I know people who have gone to jail for less. 

SteveBo; Get you and your wife to counseling ASAP. Then later maybe your child.

What you did is so beyond No, I can't express sufficient reasons. You have a problem that you need to address. If you can't change yourself, then you need to avoid contact with people who trigger that, even if it is your wife.


----------



## uhtred

You hit her. There are no excuses except active self defense. 

How can you be sure you will never do it again?

If she acts in a way that makes you that angry, why would you want to stay with her?


----------



## Young at Heart

uhtred said:


> ...There are no excuses except active self defense....


Even self-defense is not a good enough reason, as a co-worker learned the hard way.

His wife got drunk and became abusive. Started hitting him and broke his glasses, which cut him. He hit her back "to get a way from her." She came after him again, and he called the police.

The police came. They came inside and he explained what happened, including that he had to hit her to get away from her. 

The police asked the wife it he had hit her. She said yes. They asked if she had hit him. She said no. They then arrested him and took him to jail in his underwear with no wallet and no ID. 

In this state, police are required by law to arrest and hold over-night one of the people in a domestic violence case as they are not allowed to leave them together or both free as too many times further abuse has happened. This poor guy had to call friends to both bring him clothes and bail him out of jail the next morning. 

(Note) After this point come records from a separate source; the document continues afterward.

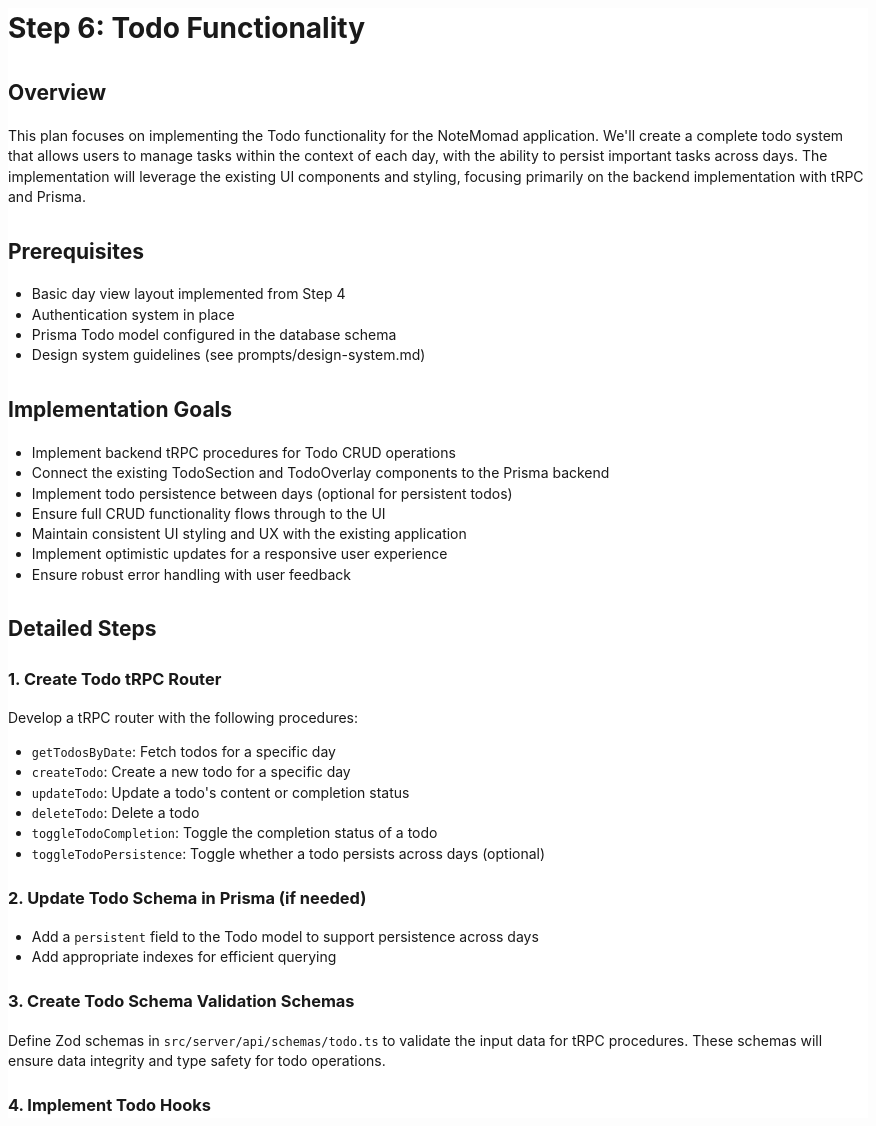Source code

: # Step 6: Todo Functionality

## Overview

This plan focuses on implementing the Todo functionality for the NoteMomad application. We'll create a complete todo system that allows users to manage tasks within the context of each day, with the ability to persist important tasks across days. The implementation will leverage the existing UI components and styling, focusing primarily on the backend implementation with tRPC and Prisma.

## Prerequisites

- Basic day view layout implemented from Step 4
- Authentication system in place
- Prisma Todo model configured in the database schema
- Design system guidelines (see prompts/design-system.md)

## Implementation Goals

- Implement backend tRPC procedures for Todo CRUD operations
- Connect the existing TodoSection and TodoOverlay components to the Prisma backend
- Implement todo persistence between days (optional for persistent todos)
- Ensure full CRUD functionality flows through to the UI
- Maintain consistent UI styling and UX with the existing application
- Implement optimistic updates for a responsive user experience
- Ensure robust error handling with user feedback

## Detailed Steps

### 1. Create Todo tRPC Router

Develop a tRPC router with the following procedures:

- `getTodosByDate`: Fetch todos for a specific day
- `createTodo`: Create a new todo for a specific day
- `updateTodo`: Update a todo's content or completion status
- `deleteTodo`: Delete a todo
- `toggleTodoCompletion`: Toggle the completion status of a todo
- `toggleTodoPersistence`: Toggle whether a todo persists across days (optional)

### 2. Update Todo Schema in Prisma (if needed)

- Add a `persistent` field to the Todo model to support persistence across days
- Add appropriate indexes for efficient querying

### 3. Create Todo Schema Validation Schemas

Define Zod schemas in `src/server/api/schemas/todo.ts` to validate the input data for tRPC procedures. These schemas will ensure data integrity and type safety for todo operations.

### 4. Implement Todo Hooks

He decided that a divorce was appropriate and he got the best attorney he could afford who both worked the divorce and the domestic violence arrest. He was lucky that he was not convicted. If he had, he would have been barred for life from owning or buying firearms. 

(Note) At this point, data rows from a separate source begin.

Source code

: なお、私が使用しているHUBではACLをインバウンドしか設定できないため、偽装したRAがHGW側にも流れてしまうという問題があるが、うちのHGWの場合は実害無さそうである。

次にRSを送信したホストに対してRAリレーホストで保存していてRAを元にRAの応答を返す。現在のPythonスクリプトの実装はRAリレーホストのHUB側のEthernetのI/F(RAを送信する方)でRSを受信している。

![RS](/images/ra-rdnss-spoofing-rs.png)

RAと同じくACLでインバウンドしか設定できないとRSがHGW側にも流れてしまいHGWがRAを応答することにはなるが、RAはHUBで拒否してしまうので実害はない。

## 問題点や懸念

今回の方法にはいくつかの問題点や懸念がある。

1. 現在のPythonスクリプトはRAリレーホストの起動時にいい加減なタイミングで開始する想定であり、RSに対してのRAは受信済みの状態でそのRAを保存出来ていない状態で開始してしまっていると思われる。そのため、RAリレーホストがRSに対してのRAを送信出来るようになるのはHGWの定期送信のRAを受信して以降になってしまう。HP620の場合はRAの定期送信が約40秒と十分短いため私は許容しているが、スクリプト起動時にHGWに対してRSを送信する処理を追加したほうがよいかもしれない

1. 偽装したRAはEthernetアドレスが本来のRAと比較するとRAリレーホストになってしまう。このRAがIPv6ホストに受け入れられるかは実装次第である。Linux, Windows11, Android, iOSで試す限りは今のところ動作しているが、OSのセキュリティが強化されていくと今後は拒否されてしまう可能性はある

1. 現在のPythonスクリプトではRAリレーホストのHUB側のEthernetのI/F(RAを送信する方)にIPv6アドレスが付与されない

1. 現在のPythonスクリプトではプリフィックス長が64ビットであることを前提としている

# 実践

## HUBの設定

In college, I use to work with a guy who was on parole after serving time for murdering his wife. Have you even seen the old Katzenjammer cartoons where the "wife" goes after the husband with either a rolling pin or frying pan? Well this guy's wife use to do that to him. One day he snapped, took a cast iron frying pan from her and hit her hard on the head. She died. He served 15 years. 

Even self defense is not a good reason. It is far better to back away and leave.


----------



## GreyEcho

Dude, you need to learn better coping skills.. Lashing out physically never ends well .. hope you can work through it


----------



## SteveBo

Thank you all. I realize that I need help. I cant do this on my own. I contacted an agency here which takes care of such family problems and I am ready to work on it.


----------